• **The task**: Update the data from its first line through the line containing "vogelnesten, plaatsen van" by replacing "PVPR" with "PVP" and leaving everything else unchanged.

• **Supplied records**:
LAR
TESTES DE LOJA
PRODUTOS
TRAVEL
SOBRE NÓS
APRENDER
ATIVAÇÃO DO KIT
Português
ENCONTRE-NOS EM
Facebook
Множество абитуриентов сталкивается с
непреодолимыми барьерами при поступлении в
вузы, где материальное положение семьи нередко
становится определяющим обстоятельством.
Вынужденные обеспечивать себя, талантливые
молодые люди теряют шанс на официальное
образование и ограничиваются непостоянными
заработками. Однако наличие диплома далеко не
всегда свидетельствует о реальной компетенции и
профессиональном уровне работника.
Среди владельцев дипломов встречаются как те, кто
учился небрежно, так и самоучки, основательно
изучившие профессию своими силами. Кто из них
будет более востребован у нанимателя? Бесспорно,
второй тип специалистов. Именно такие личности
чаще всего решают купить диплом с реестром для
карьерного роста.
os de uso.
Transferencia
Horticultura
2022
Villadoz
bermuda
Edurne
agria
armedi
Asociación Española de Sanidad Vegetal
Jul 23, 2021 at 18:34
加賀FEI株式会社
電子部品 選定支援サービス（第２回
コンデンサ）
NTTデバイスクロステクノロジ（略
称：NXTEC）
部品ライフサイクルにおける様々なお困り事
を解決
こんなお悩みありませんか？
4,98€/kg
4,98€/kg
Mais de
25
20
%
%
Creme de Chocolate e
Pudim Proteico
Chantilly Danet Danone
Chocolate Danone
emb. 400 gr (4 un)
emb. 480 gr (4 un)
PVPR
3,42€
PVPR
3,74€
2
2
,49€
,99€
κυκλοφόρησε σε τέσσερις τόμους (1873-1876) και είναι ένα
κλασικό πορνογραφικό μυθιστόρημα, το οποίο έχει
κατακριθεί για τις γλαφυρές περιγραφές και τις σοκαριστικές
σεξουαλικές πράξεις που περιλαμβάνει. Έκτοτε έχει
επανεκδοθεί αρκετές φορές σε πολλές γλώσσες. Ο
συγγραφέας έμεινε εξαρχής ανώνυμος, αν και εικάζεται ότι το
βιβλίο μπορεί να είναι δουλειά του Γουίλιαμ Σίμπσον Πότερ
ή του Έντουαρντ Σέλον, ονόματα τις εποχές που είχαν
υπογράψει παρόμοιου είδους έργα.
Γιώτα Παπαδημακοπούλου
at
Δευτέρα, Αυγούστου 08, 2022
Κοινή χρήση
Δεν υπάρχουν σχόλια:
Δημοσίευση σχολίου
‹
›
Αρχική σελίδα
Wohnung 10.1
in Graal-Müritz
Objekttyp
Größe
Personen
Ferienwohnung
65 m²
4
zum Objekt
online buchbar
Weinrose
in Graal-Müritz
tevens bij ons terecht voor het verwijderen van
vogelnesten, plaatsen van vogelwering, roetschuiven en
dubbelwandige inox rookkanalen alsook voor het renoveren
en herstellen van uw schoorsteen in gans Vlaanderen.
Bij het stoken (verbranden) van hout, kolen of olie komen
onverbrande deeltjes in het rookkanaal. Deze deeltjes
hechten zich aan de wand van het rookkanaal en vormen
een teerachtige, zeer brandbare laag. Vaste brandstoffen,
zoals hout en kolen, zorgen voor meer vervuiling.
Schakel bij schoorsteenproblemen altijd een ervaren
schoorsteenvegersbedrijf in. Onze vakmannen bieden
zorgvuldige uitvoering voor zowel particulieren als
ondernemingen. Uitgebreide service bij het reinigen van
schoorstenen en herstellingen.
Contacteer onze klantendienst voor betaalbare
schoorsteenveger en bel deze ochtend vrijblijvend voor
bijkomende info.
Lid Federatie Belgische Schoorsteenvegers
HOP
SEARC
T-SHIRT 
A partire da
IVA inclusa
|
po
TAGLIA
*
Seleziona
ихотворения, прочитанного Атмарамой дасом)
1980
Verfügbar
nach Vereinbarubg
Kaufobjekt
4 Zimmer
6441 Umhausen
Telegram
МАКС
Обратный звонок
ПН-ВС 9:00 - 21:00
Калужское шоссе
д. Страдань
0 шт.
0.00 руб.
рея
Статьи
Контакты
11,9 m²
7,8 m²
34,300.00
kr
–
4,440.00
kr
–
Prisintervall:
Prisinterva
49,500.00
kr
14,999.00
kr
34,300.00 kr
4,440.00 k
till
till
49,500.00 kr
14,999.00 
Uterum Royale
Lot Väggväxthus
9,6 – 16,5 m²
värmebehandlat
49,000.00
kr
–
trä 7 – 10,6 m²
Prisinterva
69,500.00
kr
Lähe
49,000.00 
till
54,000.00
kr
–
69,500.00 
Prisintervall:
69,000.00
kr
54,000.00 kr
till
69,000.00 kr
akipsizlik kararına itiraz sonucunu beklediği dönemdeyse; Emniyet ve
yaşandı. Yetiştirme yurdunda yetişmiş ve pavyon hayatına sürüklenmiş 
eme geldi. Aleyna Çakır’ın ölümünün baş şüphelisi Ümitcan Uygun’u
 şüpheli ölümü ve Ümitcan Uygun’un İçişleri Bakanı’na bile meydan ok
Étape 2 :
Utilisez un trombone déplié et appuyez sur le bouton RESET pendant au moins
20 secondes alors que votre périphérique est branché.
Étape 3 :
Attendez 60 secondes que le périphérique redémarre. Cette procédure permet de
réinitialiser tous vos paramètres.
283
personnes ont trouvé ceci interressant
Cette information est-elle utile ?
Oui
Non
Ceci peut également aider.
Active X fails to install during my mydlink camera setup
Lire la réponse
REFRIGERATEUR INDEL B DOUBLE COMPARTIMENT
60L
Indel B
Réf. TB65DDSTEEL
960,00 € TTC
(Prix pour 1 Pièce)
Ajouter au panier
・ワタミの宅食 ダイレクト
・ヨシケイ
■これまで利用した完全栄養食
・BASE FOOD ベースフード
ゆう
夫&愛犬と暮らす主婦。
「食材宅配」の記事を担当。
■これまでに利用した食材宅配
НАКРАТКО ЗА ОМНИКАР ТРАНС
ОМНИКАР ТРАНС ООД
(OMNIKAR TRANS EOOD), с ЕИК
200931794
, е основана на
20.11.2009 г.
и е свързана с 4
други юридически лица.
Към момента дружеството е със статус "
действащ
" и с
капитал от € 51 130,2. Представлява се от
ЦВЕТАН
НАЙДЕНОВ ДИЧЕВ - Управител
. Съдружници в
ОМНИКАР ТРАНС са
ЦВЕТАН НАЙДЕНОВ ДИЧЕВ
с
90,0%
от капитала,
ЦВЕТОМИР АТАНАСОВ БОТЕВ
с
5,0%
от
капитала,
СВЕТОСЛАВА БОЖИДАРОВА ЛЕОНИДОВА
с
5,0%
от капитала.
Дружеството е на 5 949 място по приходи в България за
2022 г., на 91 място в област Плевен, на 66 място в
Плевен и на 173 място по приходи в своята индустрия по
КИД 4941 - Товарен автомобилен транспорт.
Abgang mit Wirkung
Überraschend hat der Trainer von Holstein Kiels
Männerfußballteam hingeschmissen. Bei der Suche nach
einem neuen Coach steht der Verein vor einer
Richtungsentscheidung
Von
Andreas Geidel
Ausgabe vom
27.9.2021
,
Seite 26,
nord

• **Task answer**:
LAR
TESTES DE LOJA
PRODUTOS
TRAVEL
SOBRE NÓS
APRENDER
ATIVAÇÃO DO KIT
Português
ENCONTRE-NOS EM
Facebook
Множество абитуриентов сталкивается с
непреодолимыми барьерами при поступлении в
вузы, где материальное положение семьи нередко
становится определяющим обстоятельством.
Вынужденные обеспечивать себя, талантливые
молодые люди теряют шанс на официальное
образование и ограничиваются непостоянными
заработками. Однако наличие диплома далеко не
всегда свидетельствует о реальной компетенции и
профессиональном уровне работника.
Среди владельцев дипломов встречаются как те, кто
учился небрежно, так и самоучки, основательно
изучившие профессию своими силами. Кто из них
будет более востребован у нанимателя? Бесспорно,
второй тип специалистов. Именно такие личности
чаще всего решают купить диплом с реестром для
карьерного роста.
os de uso.
Transferencia
Horticultura
2022
Villadoz
bermuda
Edurne
agria
armedi
Asociación Española de Sanidad Vegetal
Jul 23, 2021 at 18:34
加賀FEI株式会社
電子部品 選定支援サービス（第２回
コンデンサ）
NTTデバイスクロステクノロジ（略
称：NXTEC）
部品ライフサイクルにおける様々なお困り事
を解決
こんなお悩みありませんか？
4,98€/kg
4,98€/kg
Mais de
25
20
%
%
Creme de Chocolate e
Pudim Proteico
Chantilly Danet Danone
Chocolate Danone
emb. 400 gr (4 un)
emb. 480 gr (4 un)
PVP
3,42€
PVP
3,74€
2
2
,49€
,99€
κυκλοφόρησε σε τέσσερις τόμους (1873-1876) και είναι ένα
κλασικό πορνογραφικό μυθιστόρημα, το οποίο έχει
κατακριθεί για τις γλαφυρές περιγραφές και τις σοκαριστικές
σεξουαλικές πράξεις που περιλαμβάνει. Έκτοτε έχει
επανεκδοθεί αρκετές φορές σε πολλές γλώσσες. Ο
συγγραφέας έμεινε εξαρχής ανώνυμος, αν και εικάζεται ότι το
βιβλίο μπορεί να είναι δουλειά του Γουίλιαμ Σίμπσον Πότερ
ή του Έντουαρντ Σέλον, ονόματα τις εποχές που είχαν
υπογράψει παρόμοιου είδους έργα.
Γιώτα Παπαδημακοπούλου
at
Δευτέρα, Αυγούστου 08, 2022
Κοινή χρήση
Δεν υπάρχουν σχόλια:
Δημοσίευση σχολίου
‹
›
Αρχική σελίδα
Wohnung 10.1
in Graal-Müritz
Objekttyp
Größe
Personen
Ferienwohnung
65 m²
4
zum Objekt
online buchbar
Weinrose
in Graal-Müritz
tevens bij ons terecht voor het verwijderen van
vogelnesten, plaatsen van vogelwering, roetschuiven en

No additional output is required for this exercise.